Mungkin juga terdapat beberapa barang dagangan yang dibungkus akan berubah berat atau isinya, karena berkurangnya kelembaban atau disebabkan perubahan lain sejak pembungkusan sampai terjual. Dalam hal ini maka perlu diperhitungkan berapa jumlah kemungkinan berkurang /berubah bagi tiap macam barang dagangan.
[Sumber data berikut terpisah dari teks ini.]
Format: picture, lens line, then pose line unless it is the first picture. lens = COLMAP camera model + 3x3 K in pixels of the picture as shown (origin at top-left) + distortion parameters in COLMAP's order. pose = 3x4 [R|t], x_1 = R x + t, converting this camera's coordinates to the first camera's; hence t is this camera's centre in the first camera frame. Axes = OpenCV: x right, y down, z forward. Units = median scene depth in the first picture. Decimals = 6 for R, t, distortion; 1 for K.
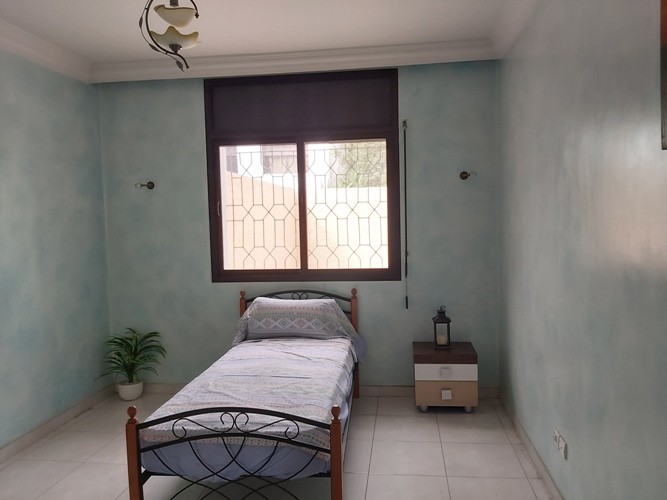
lens RADIAL K [[510.2, 0, 360.3], [0, 510.2, 255.3], [0, 0, 1]] dist [0.008382, 0.000982]
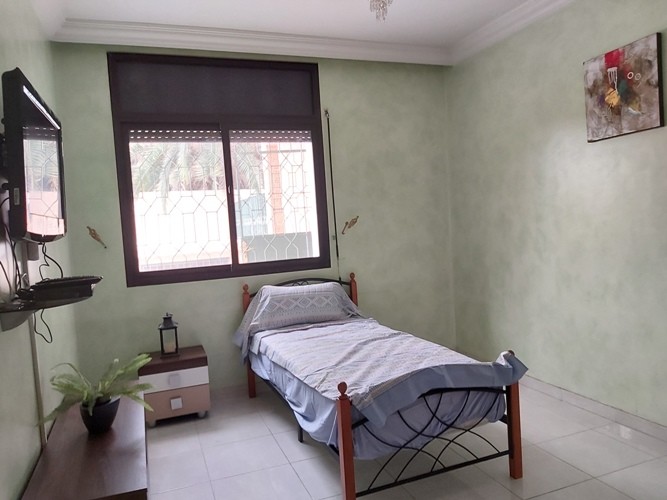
lens RADIAL K [[510.2, 0, 330.7], [0, 510.2, 247.1], [0, 0, 1]] dist [0.008382, 0.000982]
pose [[0.887299, -0.057086, 0.457649, -0.403976], [0.065564, 0.997845, -0.002648, 0.010330], [-0.456511, 0.032355, 0.889129, 0.077843]]
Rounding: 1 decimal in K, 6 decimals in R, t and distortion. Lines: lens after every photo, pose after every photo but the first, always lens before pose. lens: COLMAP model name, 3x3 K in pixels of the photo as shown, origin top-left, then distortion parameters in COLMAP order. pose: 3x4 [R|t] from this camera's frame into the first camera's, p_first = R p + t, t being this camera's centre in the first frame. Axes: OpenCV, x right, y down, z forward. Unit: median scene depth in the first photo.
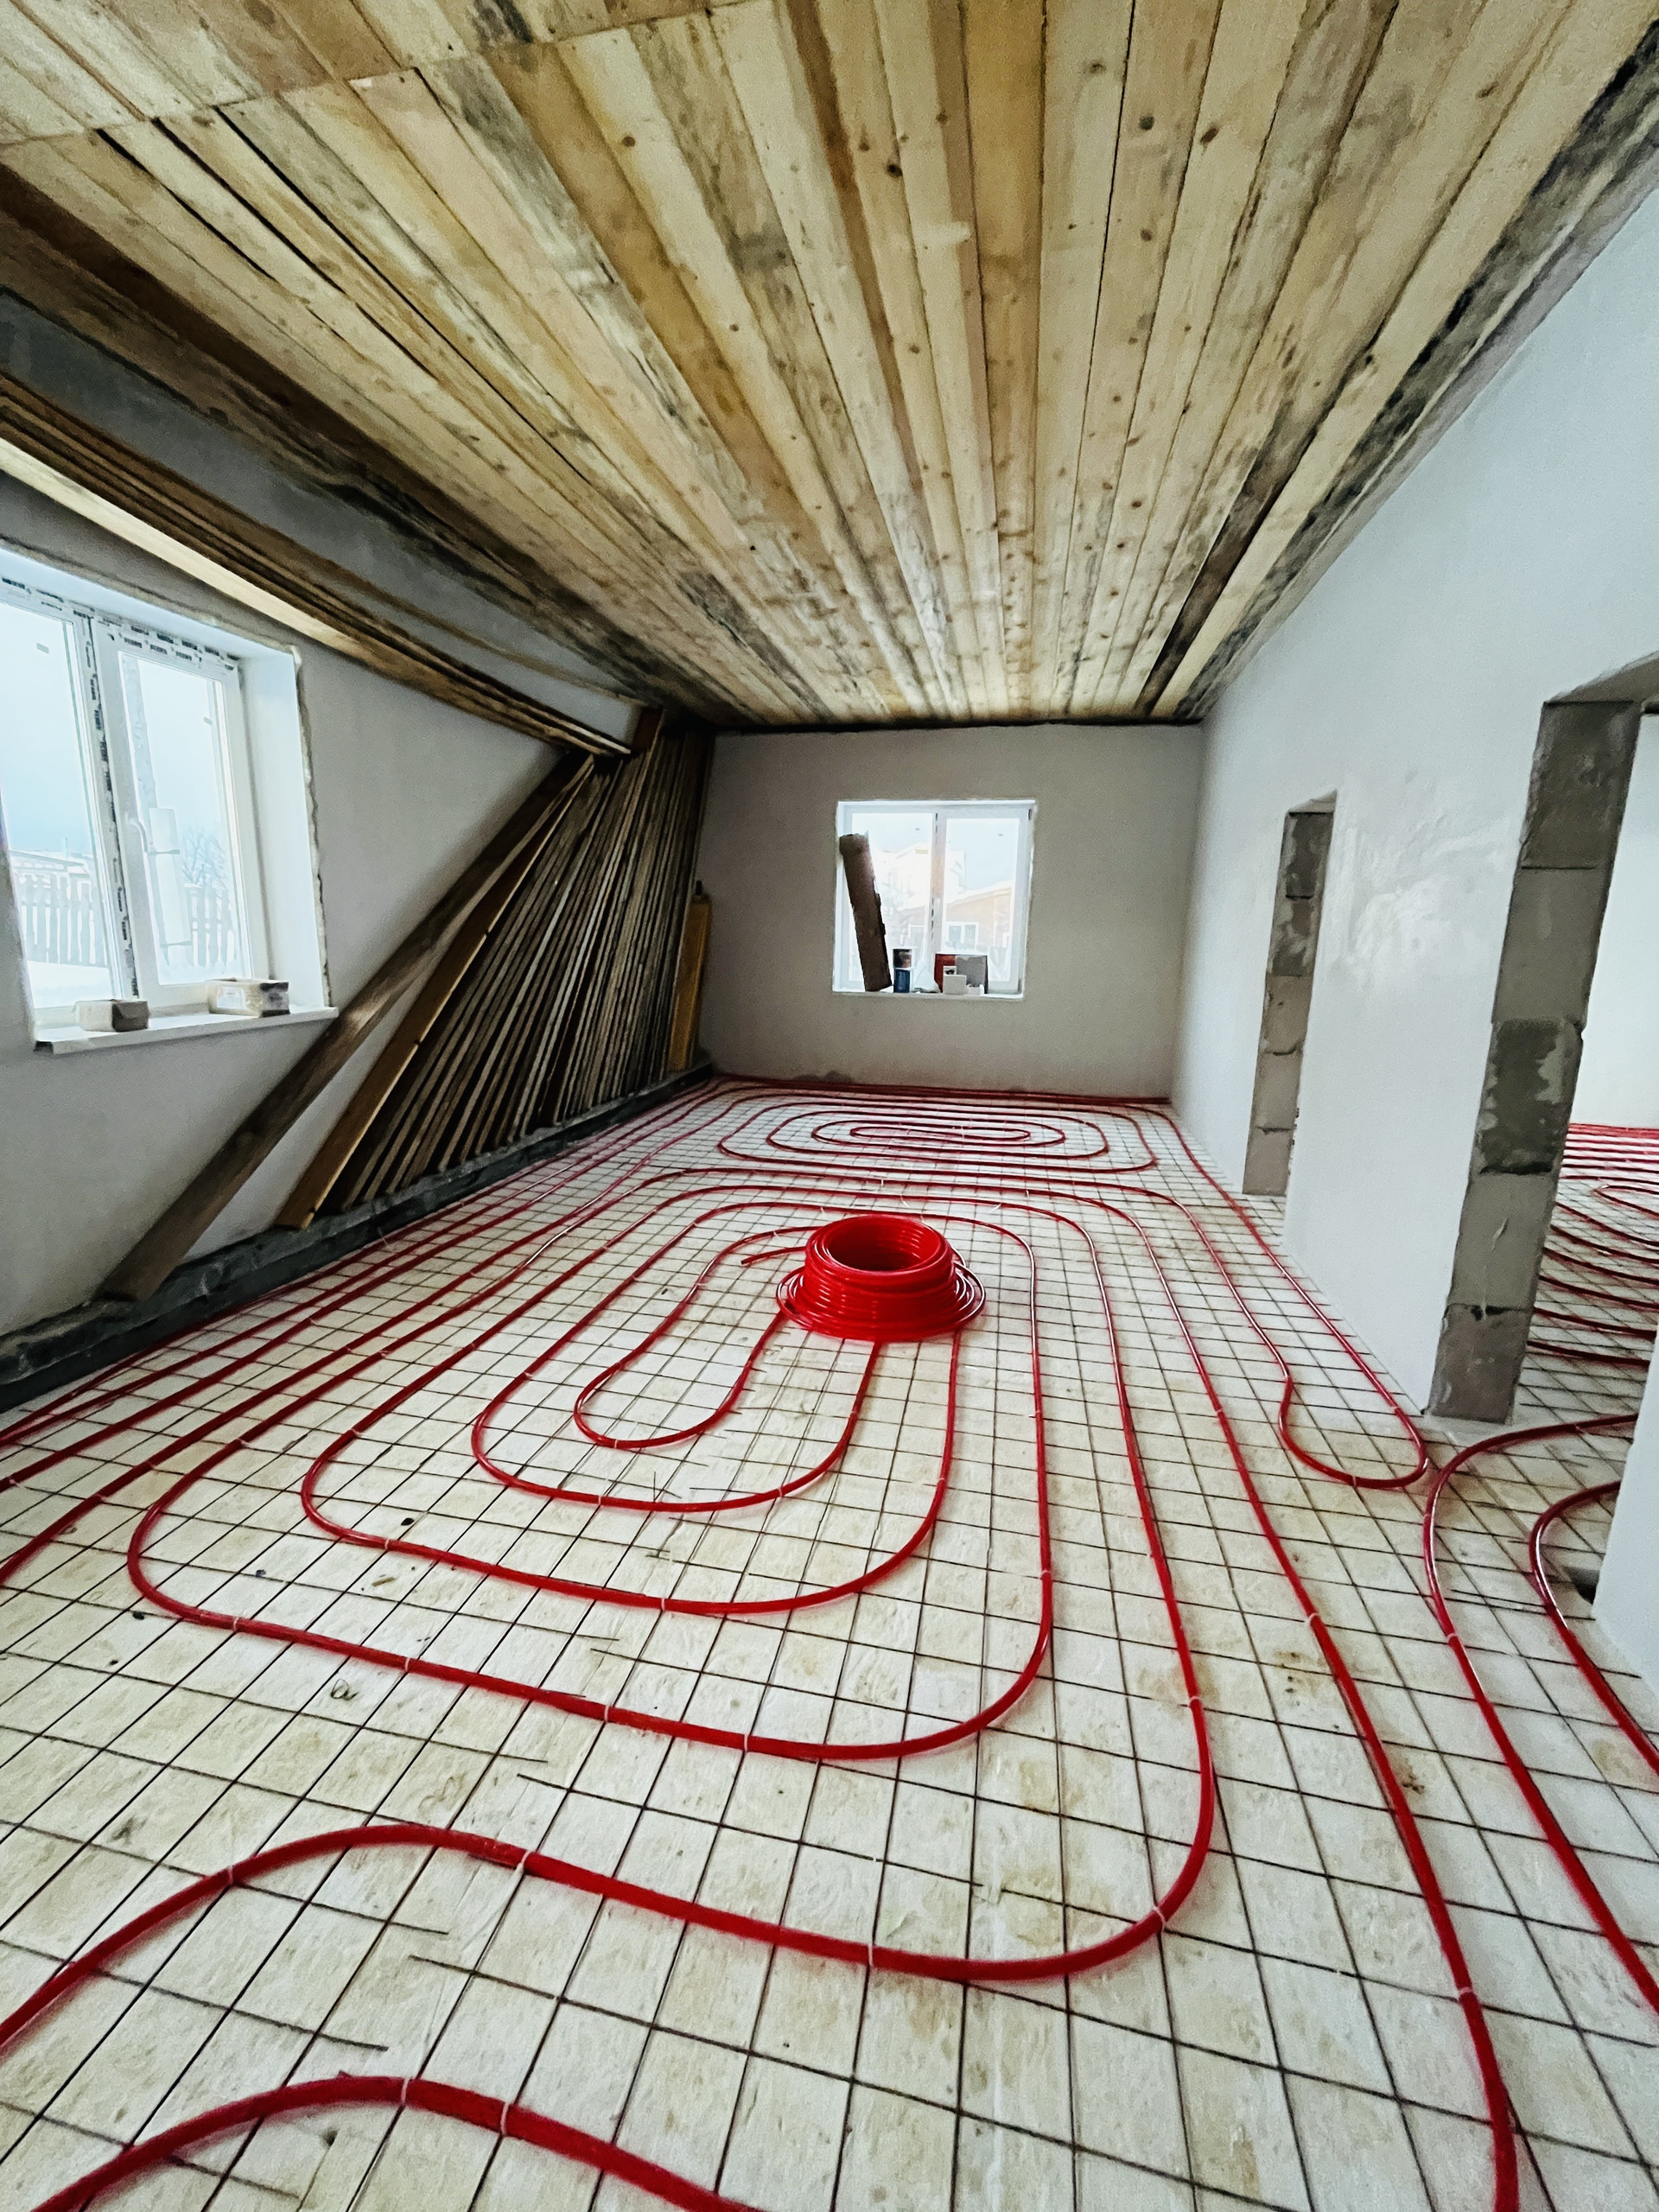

Dalam peraturan harus dinyatakan batas kekurangan berat atau isi bersih yang diakibatkan oleh perubahan tersebut.

Dengan demikian keharusan mencantumkan berat atau isi bersih pada waktu pembungkusan barang dagangan tidak akan merugikan perusahaan pembungkus ataupun pemakai barang dilihat dari sudut keuangan maupun susutnya barang. Agar dapat memudahkan penaksiran harga atau membandingkan harga, maka disarankan bahwa pembungkusan barang ditetapkan dalam kuanta 1x10n, 2x10n, atau 5x10n (n = bilangan bulat) misalnya 100ml, 500ml, 50m dsb.

 

Masih relevan

Dari tulisan tersebut diatas, dapat diambil beberapa kesimpulan, bahwa UUML masih sangat relevan dengan perkembangan hingga saat ini mengingat bahwa UUML adalah mengalami perkembangan dan semakin memegang peranan yang sangat penting dalam tertib ukur di segala bidang yang menyangkut juga segi keamanan, kesehatan  manusia sendiri dan lingkungan hidup. Namun, perlunya sosialisasi pada masyarakat, pelaku usaha, pemerintah dan penegak hukum.
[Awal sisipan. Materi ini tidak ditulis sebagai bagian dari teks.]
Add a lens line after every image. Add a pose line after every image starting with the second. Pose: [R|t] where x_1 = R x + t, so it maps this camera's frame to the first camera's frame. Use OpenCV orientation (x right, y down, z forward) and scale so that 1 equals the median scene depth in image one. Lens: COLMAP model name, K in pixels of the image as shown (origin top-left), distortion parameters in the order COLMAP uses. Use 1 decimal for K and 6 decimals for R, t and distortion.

Peraturan tentang UTTP cukup memadai namun dalam realitanya yang sering terjadi kerancuan karena banyak yang belum dimengerti baik oleh konsumen maupun pelaku bisnis lainnya sehingga terjadi salah kaprah dalam satuan ukur yang dipakai dalam ukuran kemasan.

Masih minimnya pengawasan terbukti masih banyaknya ketidak sesuaian aturan yang dilakukan oleh pelaku usaha dan terkesan adanya pembiaran. Serta perlunya ketegasan instansi mana yang bertanggung jawab atas pengawasan di lapangan terhadap UTTP dan penegakan hukumnya.